Ce qu’il faut comprendre est que Madame la Ministre a prouvé de quoi elle était capable, d’abord comme Maire de la ville de Bangangté qu’elle a porté au niveau des villes référencée par les Nations Unies. Elle avait finalement fait de cette ville, la 3ème sur le plan diplomatique au Cameroun avec les visites de très hautes personnalités des Nations Unies, d’Allemagne (un Ministre), Etats-Unis (l’Ambassadeur) et cerise sur le gâteau, la visite de Ségolène Royal. Un niveau jamais atteint par ses prédécesseurs dont l’actuel Président du Sénat. Rappelons-le aussi, que ce camp qui continue de combattre Madame la Ministre de l’Habitat et du Développement Urbain, avait à l’époque, écrit à Ségolène Royal pour lui demander de ne pas venir à Bangangté, arguant que l’insécurité était à son comble dans cette ville, oubliant qu’il existe une Ambassade de France à laquelle se référerait plus l’illustre invitée de Célestine Ketcha, épouse Courtes. D’ailleurs, à cette occasion, plusieurs Communes du pays, dirigées par les femmes avaient bénéficié de la Centrale électrique solaire. Récemment, et toujours suite à cette visite historique de Ségolène Royal, quatre Chefferies, notamment Bandounga, Bangoulap, Balengou et Bahouock ont elles aussi été retenues pour bénéficier d’une centrale électrique à l’énergie solaire. Ensuite, comme membre du gouvernement, Célestine Ketcha épouse Courtes n’a sans cesse réalisé des prouesses reconnues par les populations et la livraison de plusieurs chantiers est tout aussi éloquente.

Ce qu’il faut donc comprendre est que ce n’est ni avec les diplômes, ni avec beaucoup d’argent qu’on réalise de telles performances ; c’est un don de Dieu et rien d’autre.
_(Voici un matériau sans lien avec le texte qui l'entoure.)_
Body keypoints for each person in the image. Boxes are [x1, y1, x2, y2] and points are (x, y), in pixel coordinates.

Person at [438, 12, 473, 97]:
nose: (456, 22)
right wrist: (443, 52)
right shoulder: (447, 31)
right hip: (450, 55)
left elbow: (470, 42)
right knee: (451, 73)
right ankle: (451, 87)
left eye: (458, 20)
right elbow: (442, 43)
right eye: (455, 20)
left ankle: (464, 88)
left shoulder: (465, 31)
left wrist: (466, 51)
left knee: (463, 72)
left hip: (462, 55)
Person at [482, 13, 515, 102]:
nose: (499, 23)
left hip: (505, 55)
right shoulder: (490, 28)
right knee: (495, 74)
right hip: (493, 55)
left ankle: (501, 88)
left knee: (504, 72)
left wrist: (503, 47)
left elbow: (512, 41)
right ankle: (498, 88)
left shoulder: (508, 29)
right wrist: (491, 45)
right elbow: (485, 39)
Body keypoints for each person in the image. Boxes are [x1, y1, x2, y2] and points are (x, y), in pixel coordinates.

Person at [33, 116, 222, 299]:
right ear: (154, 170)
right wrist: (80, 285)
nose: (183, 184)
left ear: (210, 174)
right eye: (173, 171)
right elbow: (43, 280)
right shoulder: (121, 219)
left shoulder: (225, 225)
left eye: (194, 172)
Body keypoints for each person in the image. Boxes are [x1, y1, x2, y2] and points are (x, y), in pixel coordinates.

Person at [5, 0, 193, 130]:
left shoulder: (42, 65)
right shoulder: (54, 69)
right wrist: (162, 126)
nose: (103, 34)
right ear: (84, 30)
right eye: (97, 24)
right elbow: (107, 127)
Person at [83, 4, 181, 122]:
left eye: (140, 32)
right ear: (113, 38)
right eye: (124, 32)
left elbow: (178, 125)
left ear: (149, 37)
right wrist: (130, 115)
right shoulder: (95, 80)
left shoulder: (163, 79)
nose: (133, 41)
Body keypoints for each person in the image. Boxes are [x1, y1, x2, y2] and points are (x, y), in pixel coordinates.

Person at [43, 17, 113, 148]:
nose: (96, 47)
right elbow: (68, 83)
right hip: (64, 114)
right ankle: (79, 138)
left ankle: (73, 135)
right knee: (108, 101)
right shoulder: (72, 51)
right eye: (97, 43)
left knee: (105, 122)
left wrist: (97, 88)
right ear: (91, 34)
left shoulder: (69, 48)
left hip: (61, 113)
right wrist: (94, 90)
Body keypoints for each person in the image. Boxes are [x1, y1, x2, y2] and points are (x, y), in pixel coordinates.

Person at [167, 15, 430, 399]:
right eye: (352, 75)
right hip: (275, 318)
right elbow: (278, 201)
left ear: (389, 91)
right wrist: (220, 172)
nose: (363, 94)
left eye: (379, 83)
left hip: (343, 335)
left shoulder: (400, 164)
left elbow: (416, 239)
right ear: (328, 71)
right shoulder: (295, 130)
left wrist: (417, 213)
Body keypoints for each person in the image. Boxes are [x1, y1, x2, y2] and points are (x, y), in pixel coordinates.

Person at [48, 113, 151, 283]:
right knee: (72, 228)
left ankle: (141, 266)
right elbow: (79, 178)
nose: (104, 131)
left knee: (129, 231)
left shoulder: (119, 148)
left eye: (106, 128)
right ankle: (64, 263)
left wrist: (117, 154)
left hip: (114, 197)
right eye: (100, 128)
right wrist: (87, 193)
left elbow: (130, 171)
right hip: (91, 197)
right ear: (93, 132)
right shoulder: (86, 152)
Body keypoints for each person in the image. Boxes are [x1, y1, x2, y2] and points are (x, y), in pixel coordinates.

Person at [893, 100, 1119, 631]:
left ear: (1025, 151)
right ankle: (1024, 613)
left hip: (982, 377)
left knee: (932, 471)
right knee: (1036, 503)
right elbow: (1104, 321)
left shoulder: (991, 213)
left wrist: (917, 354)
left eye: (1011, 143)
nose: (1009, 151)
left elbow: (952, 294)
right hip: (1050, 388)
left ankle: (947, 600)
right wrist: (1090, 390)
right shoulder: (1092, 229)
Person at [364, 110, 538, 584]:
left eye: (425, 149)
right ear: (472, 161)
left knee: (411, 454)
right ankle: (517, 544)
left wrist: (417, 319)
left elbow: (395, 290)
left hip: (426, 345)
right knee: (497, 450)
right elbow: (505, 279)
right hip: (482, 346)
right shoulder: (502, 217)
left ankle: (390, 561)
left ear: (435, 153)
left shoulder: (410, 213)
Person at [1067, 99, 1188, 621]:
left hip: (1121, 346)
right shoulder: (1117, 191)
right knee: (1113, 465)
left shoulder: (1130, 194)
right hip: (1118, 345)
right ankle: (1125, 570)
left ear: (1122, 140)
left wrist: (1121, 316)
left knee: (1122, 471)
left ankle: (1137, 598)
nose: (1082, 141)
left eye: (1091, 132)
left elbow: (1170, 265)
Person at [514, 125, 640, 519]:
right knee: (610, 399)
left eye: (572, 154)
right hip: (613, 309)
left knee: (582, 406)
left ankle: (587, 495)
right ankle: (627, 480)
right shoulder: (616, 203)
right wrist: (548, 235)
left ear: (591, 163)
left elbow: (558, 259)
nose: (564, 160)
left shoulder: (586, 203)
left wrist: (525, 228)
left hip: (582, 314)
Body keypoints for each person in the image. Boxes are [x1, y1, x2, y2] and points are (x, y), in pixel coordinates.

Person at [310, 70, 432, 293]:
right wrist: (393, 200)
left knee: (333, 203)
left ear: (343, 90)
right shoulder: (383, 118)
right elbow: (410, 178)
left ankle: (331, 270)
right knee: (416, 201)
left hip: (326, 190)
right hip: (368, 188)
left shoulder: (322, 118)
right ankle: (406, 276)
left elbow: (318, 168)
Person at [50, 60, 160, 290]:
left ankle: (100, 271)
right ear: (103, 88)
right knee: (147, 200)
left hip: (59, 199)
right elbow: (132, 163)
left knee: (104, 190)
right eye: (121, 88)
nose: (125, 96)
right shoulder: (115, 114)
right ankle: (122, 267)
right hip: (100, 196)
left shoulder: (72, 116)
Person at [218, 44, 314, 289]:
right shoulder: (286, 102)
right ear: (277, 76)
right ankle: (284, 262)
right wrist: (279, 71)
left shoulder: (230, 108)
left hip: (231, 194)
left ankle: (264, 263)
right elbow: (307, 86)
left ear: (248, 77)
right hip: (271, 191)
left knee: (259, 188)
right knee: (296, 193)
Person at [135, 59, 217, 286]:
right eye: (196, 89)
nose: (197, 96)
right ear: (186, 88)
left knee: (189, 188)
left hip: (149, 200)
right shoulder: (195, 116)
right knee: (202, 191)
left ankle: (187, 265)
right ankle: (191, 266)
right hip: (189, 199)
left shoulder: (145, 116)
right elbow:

Et comme dit ce proverbe Congolais : “On ne lance la pierre que sur un arbre qui porte des fruits.” Pour l’intérêt de la ville de Bangangté, et au regard de ce que cette ville a déjà reçu du ministère de l’Habitat et du Développement Urbain sous Célestine Ketcha Courtes, le Maire doit être une personne éprise de paix, de tolérance, de justice et de compétence. Puissent les Bangangté le comprendre ? C’est le voeu des hommes éclairés et lucides qui souhaitent un avenir joyeux et prospère pour la ville cité-universitaire.